▶ _EXTRAIT DU DOCUMENT_
# # # #

Dans la mesure ou 99% des attaques commencent par un scanport, chnager le port d'écoute de ssh ça sert à nada!

edit oui brute force = d'inombrables tentatives de loginn et password, la votre était à base de dictionnaire. Vous pouvez emerger john the ripper pour vous faire une idée.

----------

## Adrien

[quote="Enlight"] *Adrien wrote:*   

> Dans la mesure ou 99% des attaques commencent par un scanport, chnager le port d'écoute de ssh ça sert à nada!

 

 :Sad:   Alors virer les échos icmp aussi!!!  :Very Happy: 

Mais pourquoi cherchent-ils à se logger en user? Pourquoi pas plutôt en root? c'est plus astucieux non? y'a juste un mot de passe à trouver..

----------

## kernelsensei

ben une fois que t'es user, devenir root c'est plus un gros probleme ...

----------

## kopp

Ah fun ... C'est désespérant ce genre de truc quand même...quel est l'interêt pour un type de rentrer sur ma machine ? a part voir quelques photos meme pas compromettante....

Sinon t'inquiète pas, j'avais directement désactivé le root login  :Smile: 

J'suis pas fou non plus  :Smile: 

Sinon kernel : plus un gros problème ? c'est à dire ?

je te file ma machine en user, tu peux te retrouver root sans forcer ?

(N'y vois aucune provocation ou arrogance, c'est juste une question, parceque ça fait peur  :Smile: )

----------

## spider312

mais ces attaques ne visent personne en particulier, elles sont faites au hasard en esperant trouver des trucs interessant, et au pire ça fait un relai pour un "hack" un peu plus violent, ou un zombi parmi des milliers qui peuvent servir à faire un DDOS sur une vraie machine, une chose est sure, ça finit souvent par un rm -rf / pour effacer les traces du passage, alors changez vos pass régulièrement et verifiez que tous vos utilisateur non-système n'ont pas de shell (/bin/false)

J'en ai des milliers des attaques comme ça chaque semaines (rapports quotidiens fairts avec logwatch) sur mes serveurs, on essaye, on essaye, et sur un malentendu, ça peut marcher :/

Pourquoi essayer des users et pas root ? les users peuvent être cons, le root l'est rarement, un root a rarement 12345678 ou azerty ou même root ou toor en password, alors qu'un user ... mieux vaut tester un dictionnaire d'une centaine de mots sur une centaine d'users qu'un vrai brute-force (genre essayer tous les password possibles de moins de 12 caractères en utilisant ASCII), bien plus rentable et plus court, et comme ça a été dit, une fois logué en user, si le kernel n'est pas over-patché, pas bien dur d'être root

----------

## LostControl

Vous pouvez utiliser Fail2Ban.

# # # #

▶ _LISTE DES TÂCHES_
A. D'après la discussion sur les attaques SSH, avec quel outil spider312 produit-il les rapports quotidiens sur ses serveurs ?
B. Poursuivez la discussion sur les attaques SSH après son dernier message.

# # # #

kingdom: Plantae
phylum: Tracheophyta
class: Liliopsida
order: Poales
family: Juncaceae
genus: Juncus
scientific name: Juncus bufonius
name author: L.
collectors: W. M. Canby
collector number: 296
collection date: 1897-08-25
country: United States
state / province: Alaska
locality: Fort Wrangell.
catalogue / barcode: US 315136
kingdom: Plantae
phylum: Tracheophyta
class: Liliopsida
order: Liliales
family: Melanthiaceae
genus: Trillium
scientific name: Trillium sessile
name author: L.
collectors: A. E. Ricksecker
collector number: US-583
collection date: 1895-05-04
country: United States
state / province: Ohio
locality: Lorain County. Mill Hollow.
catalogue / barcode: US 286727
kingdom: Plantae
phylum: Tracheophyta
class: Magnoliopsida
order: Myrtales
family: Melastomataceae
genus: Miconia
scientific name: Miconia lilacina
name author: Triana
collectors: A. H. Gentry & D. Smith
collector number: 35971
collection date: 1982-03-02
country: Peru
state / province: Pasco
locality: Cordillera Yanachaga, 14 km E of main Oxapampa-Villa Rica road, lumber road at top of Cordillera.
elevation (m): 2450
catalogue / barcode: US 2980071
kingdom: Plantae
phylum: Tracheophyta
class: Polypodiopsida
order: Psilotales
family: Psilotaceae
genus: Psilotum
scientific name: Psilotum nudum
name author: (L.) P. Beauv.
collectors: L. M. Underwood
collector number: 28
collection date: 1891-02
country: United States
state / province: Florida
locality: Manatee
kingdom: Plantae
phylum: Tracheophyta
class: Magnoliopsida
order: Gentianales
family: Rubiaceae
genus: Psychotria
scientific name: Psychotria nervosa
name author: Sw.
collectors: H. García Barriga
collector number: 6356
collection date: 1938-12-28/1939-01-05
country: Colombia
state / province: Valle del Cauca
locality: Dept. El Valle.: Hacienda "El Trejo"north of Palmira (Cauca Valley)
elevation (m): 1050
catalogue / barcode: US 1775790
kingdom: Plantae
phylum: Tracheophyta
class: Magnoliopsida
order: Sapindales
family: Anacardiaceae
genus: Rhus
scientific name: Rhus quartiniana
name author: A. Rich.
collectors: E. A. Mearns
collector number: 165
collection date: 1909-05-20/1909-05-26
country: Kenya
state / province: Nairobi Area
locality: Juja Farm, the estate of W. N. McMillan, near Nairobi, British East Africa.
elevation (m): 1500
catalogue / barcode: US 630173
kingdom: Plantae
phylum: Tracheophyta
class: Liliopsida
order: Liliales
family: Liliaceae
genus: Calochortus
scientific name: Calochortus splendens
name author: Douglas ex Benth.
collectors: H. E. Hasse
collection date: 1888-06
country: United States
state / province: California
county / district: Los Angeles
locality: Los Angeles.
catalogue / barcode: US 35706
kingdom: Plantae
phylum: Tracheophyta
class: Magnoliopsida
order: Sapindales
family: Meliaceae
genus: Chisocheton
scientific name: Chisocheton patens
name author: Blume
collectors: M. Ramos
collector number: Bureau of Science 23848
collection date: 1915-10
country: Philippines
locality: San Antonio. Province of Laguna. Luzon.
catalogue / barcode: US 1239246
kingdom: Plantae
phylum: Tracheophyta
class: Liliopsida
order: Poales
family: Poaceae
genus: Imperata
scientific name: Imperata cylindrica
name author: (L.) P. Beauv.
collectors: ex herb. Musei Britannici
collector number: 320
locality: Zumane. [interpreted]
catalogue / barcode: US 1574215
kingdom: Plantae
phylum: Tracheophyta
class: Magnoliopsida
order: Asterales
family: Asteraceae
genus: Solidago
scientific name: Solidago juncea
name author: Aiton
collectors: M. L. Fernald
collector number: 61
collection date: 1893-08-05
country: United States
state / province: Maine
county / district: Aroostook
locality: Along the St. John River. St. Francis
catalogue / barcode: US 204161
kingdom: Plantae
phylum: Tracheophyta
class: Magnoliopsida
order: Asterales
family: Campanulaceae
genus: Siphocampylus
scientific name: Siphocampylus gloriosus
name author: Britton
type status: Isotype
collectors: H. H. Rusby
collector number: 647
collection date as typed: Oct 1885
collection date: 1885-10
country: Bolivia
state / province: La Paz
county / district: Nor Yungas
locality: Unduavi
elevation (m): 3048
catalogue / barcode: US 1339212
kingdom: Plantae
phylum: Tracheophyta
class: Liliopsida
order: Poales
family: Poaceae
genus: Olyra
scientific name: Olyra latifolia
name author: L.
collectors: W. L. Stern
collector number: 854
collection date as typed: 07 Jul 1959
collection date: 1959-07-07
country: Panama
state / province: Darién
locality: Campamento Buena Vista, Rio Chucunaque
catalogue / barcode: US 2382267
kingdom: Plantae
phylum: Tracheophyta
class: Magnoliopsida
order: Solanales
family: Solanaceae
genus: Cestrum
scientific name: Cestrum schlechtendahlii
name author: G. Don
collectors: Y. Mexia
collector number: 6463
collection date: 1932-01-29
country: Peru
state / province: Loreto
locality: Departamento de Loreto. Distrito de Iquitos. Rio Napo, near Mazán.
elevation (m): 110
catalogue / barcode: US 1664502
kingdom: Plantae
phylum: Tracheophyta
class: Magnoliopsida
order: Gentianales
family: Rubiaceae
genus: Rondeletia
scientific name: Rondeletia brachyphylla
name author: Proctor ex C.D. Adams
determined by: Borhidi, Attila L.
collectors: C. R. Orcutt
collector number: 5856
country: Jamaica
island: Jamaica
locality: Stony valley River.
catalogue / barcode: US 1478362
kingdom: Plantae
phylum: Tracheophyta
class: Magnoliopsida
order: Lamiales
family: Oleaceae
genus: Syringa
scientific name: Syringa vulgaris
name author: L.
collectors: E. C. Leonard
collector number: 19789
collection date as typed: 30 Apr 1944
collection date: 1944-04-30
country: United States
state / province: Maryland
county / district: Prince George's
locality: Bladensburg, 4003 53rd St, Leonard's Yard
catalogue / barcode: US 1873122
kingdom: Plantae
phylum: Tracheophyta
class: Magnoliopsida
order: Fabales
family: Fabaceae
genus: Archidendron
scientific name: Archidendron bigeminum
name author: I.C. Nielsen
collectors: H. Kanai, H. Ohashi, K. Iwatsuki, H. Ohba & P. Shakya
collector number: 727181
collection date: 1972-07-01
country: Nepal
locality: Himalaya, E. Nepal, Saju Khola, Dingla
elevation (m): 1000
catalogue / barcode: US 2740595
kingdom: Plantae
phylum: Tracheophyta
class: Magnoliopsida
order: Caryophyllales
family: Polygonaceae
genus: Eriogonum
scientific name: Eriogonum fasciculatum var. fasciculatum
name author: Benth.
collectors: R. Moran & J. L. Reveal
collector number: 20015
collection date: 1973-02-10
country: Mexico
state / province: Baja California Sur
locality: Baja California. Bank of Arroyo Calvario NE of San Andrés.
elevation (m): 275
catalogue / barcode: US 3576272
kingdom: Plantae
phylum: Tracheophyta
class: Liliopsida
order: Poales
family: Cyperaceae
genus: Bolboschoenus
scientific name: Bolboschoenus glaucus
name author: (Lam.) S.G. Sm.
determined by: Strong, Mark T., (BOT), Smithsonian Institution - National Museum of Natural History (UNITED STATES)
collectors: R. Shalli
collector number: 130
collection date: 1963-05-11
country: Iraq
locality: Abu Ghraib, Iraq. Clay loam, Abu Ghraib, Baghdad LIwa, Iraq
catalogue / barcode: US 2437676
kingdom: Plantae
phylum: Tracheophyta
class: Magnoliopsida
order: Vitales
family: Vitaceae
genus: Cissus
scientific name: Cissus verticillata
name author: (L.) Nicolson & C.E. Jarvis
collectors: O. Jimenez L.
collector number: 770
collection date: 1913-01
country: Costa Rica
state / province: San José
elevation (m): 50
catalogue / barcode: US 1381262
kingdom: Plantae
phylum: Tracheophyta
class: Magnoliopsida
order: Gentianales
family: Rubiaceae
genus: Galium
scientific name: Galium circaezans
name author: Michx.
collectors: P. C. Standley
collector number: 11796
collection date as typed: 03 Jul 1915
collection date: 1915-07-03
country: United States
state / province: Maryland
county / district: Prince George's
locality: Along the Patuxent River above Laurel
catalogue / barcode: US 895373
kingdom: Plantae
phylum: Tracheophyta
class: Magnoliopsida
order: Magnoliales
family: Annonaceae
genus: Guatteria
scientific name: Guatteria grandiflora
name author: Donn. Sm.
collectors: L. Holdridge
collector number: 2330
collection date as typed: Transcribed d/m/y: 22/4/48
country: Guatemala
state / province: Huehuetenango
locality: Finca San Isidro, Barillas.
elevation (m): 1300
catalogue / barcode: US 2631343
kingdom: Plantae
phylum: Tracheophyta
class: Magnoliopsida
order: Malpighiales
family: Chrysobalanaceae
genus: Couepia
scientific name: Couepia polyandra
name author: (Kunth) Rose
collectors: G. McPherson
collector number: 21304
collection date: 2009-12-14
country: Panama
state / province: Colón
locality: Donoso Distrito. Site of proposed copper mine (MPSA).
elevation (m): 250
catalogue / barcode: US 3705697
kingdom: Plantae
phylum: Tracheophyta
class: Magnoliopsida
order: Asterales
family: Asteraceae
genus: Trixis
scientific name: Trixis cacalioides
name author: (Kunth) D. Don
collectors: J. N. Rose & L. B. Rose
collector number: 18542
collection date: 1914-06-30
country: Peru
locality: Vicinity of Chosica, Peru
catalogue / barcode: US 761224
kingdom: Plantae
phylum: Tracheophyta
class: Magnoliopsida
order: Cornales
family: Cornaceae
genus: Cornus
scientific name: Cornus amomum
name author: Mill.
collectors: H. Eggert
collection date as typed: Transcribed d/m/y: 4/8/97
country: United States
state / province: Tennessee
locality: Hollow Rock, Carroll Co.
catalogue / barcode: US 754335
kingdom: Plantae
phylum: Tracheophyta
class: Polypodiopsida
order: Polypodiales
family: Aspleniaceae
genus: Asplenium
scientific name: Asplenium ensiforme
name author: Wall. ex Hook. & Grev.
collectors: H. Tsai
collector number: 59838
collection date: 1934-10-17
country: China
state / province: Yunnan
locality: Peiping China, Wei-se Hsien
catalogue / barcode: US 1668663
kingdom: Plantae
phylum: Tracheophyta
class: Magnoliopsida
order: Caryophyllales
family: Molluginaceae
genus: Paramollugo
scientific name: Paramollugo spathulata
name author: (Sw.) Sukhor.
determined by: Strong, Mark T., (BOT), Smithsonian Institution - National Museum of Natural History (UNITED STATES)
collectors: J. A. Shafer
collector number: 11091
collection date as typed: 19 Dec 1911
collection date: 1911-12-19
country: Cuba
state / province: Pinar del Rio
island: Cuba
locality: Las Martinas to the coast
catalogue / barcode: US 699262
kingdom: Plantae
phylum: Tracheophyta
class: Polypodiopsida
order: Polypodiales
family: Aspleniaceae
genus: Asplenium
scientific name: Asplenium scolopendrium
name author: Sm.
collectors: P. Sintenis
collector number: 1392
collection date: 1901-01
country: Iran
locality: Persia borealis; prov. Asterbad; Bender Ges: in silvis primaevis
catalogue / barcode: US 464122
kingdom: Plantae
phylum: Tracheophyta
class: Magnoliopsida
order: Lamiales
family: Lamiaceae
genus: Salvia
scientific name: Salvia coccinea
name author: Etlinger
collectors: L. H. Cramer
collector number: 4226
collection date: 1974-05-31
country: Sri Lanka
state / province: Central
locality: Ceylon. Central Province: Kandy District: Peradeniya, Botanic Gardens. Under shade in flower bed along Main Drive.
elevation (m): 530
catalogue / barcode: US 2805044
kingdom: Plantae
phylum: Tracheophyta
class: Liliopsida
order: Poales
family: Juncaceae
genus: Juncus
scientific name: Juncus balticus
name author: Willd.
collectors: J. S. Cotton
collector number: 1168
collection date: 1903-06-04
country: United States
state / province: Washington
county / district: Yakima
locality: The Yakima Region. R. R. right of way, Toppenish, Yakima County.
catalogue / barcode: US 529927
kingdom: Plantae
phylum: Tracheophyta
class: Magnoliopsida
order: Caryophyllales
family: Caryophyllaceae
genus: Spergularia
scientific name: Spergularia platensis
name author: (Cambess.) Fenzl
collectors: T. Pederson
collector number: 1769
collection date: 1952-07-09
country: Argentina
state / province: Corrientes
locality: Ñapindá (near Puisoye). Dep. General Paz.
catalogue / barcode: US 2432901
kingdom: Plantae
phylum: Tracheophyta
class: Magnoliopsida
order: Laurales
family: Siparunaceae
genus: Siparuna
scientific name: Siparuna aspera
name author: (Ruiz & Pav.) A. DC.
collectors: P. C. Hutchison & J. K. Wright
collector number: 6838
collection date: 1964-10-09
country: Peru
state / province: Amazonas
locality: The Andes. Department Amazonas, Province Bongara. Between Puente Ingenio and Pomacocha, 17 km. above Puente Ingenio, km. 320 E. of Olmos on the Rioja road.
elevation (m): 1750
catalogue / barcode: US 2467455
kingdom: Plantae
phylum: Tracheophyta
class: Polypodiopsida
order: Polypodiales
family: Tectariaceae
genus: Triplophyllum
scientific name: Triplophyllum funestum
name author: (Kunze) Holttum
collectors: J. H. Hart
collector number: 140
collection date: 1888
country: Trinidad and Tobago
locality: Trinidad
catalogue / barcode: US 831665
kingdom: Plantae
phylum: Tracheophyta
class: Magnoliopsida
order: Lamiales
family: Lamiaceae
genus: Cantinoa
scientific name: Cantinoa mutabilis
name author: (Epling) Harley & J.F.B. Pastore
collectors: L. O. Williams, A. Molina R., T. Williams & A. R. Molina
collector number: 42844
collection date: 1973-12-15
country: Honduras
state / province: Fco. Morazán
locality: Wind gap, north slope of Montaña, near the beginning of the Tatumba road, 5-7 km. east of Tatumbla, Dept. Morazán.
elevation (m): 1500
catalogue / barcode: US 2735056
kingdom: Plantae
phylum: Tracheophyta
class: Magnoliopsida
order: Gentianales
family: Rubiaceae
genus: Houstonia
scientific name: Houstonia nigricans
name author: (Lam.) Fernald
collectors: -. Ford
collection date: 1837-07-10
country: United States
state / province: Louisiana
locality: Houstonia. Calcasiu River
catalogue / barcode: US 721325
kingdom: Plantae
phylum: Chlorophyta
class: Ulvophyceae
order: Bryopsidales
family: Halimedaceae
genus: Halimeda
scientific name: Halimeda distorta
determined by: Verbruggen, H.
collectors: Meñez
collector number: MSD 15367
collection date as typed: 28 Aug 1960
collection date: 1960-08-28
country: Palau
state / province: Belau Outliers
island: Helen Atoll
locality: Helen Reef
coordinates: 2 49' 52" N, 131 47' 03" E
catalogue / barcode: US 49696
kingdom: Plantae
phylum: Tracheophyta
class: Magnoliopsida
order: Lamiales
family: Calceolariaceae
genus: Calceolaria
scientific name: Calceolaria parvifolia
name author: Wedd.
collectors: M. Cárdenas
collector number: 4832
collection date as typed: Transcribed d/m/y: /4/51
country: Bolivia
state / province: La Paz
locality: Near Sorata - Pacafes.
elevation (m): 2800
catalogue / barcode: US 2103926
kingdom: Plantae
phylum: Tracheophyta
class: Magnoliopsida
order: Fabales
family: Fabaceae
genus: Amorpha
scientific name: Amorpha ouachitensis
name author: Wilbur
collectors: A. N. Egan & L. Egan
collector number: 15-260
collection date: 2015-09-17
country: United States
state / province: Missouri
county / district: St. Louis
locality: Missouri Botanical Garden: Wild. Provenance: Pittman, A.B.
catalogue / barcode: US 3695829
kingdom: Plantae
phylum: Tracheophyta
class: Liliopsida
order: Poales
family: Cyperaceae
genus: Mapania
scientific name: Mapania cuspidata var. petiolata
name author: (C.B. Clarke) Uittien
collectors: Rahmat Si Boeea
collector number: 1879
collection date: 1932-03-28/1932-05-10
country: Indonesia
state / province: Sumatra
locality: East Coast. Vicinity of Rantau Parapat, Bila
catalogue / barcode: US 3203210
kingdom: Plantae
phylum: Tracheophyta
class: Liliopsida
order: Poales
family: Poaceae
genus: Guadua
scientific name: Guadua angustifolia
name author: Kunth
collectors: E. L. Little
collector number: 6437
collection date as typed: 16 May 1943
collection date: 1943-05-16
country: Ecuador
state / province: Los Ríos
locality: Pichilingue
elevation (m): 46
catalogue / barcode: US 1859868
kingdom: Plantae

# # # #

▶ _RÉPONSES_
A. Avec logwatch.

B.
Ce soft surveille les fichiers de logs de SSH, Apache (par exemple) et bloque l'adresse IP pour un temps donné en cas d'erreurs de login répétées. Ca permet de bloquer les script kiddies tout en ayant un serveur accessible en SSH depuis l'extérieur  :Very Happy: 

Et comme le développeur est fan de Gentoo, y'a même des ebuilds  :Wink: 

Ca tourne sur mon serveur et ça m'a permis de bien diminuer la taille de mon fichier /var/log/pwdfail. Vous pouvez d'ailleurs essayer de vous connecter en SSH chez moi pour voir ce que ça donne  :Wink: 

A+

----------

## kopp

 *LostControl wrote:*   

> Et comme le développeur est fan de Gentoo, y'a même des ebuilds 
> 
> 

 

Tu parles de toi à la troisième personne now ?

Et oui, j'ai vu dans un autre post en faisant des recherches que c'était de toi, de plus sur la page de projet de sourceforge, c'est marqué que c'est toi  :Wink: 

ahahaha propagande !!!!

Oui ben j'essaierai, vu qu'il y a des ebuilds, j'avais la flemme de m'en faire un  :Smile: 

----------

## LostControl

 *kopp wrote:*   

> Tu parles de toi à la troisième personne now ?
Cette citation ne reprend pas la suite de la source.